§ Written task:
Give the entries back exactly as they stand, but without pictures.

§ Exercise data:

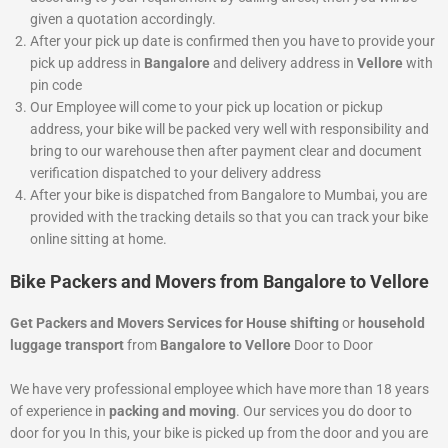
given a quotation accordingly.
After your pick up date is confirmed then you have to provide your
pick up address in
Bangalore
and delivery address in
Vellore
with
pin code
Our Employee will come to your pick up location or pickup
address, your bike will be packed very well with responsibility and
bring to our warehouse then after payment clear and document
verification dispatched to your delivery address
After your bike is dispatched from Bangalore to Mumbai, you are
provided with the tracking details so that you can track your bike
online sitting at home.
Bike Packers and Movers from Bangalore to Vellore
Get Packers and Movers Services for House shifting
or
household
luggage transport
from
Bangalore to Vellore
Door to Door
We have very professional employee which have more than 18 years
of experience in
packing and moving
. Our services you do door to
door for you In this, your bike is picked up from the door and you are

§ Solution:
given a quotation accordingly.
After your pick up date is confirmed then you have to provide your
pick up address in
Bangalore
and delivery address in
Vellore
with
pin code
Our Employee will come to your pick up location or pickup
address, your bike will be packed very well with responsibility and
bring to our warehouse then after payment clear and document
verification dispatched to your delivery address
After your bike is dispatched from Bangalore to Mumbai, you are
provided with the tracking details so that you can track your bike
online sitting at home.
Bike Packers and Movers from Bangalore to Vellore
Get Packers and Movers Services for House shifting
or
household
luggage transport
from
Bangalore to Vellore
Door to Door
We have very professional employee which have more than 18 years
of experience in
packing and moving
. Our services you do door to
door for you In this, your bike is picked up from the door and you are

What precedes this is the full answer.